Green Gable Gig
By iceman
- 739 reads
Manny parks the van in the carpark by the Green Gable pub, and
immediately asks for change. "It's free, Manny," I tell him, "It's
after six in the evening."
"Is it?" Manny looks pretty wild tonight. I think he is losing his
mind.
We get the gear out and Erin goes into the saloon bar for a drink
before going upstairs to where we are playing. We have got there early,
so we can see what the third band that is opening is like. I haven't
heard them before. We are on in the middle, not the best spot, unless
the first band is crap. 20/20 are headlining, and no doubt will make us
look like crap.
It is a hour or so later, the first band have done three songs and
sound like just another poppy band playing simple tunes. They are ok,
but thats it nothing really to say. They do five more songs, encore
with a cover of midnight hour and I begin to worry, they are like us
but more commercial. I think of our track list and decide to drop
Midnight Hour, which we usually open with. Shit, now what do we
do.
Erin sees me frowning, and plants a big kiss on my mouth, "Come on
Jack, have confidence. I have to sing the bloody songs anyway. What's
this band called," she takes a sip from her Vodka and Orange, she is
sooooo cool, "Jack?"
"The Borogroves, a moddy sounding band with allusions that they are the
Jam, damn, the bass player is even playing like Foxton. Now they are
encoring with a bloody Who number - the Kids Are Alright. We are
screwed."
I stop drinking my pint, I need to be fully sober for this gig.
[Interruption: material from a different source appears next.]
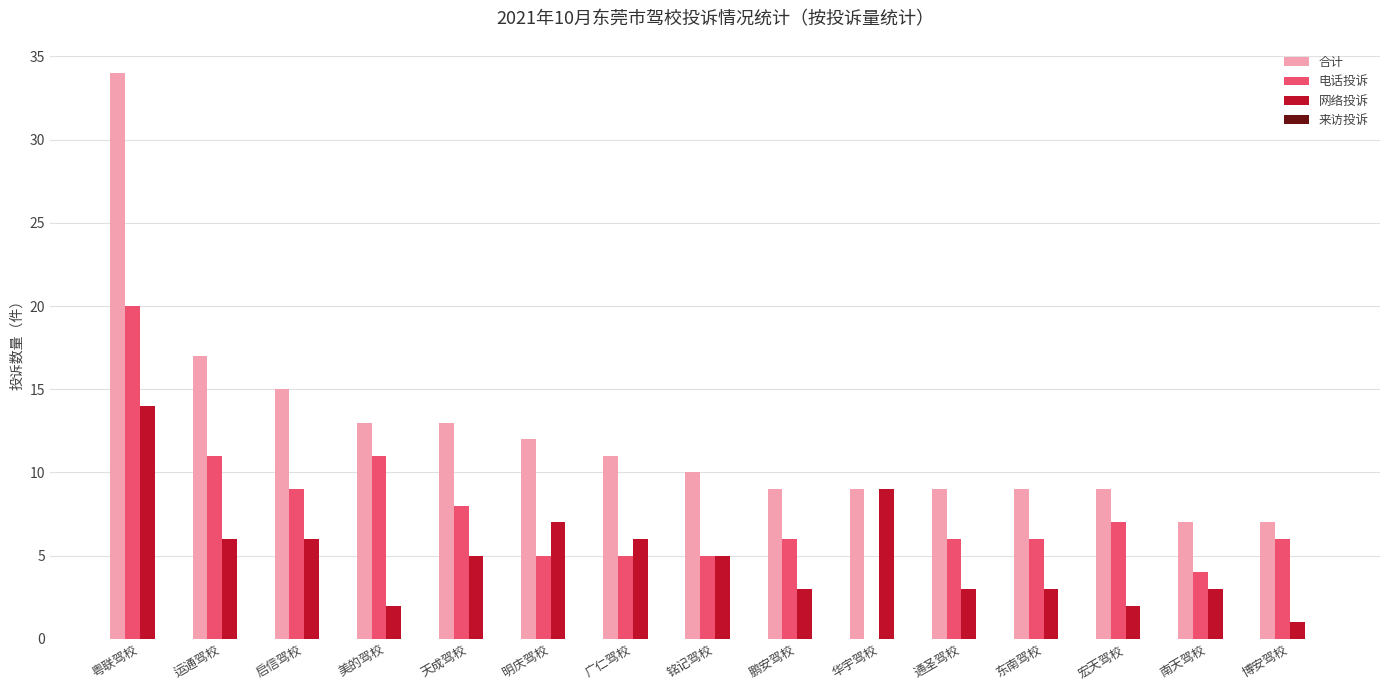

Count the number of categories in the chart.

15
Sometimes we have got away with drunken gigs that sound like the
Velvets on speed, but now, I am not so sure. It's bad enough being
billed with 20/20 who have got a record contract now, and its a good
label.
The Borogroves depart to rapturous applause, and then the canned music
comes on, we have fifteen minutes to come up with something good. Manny
is wandering round like a zombie, and keeps apologising. Feels he
should have checked out the Borogroves before he booked us.
Tonic, Joe and Ham are talking to some girls who are dressed in black
beatnik outfits. Ham doesnt seem to notice the band.
Then we are on. We have to open well, or we are doomed. Erin finishes
her drink, and we are all on stage, strumming strings trying to look
like we know what we are doing.
"And now its my pleasure, my privilege to introduce to you, the
Jacknives!" says Len the guy who organised the gig.
"Do Rainbow," says Erin.
"I can't, we can't open with a slow love song," I shout.
"Yes we fucking can," shouts Erin.
We launch into Rainbow, I have visions of the crowd rushing to the bar,
but they cheer. They like it, we've won them.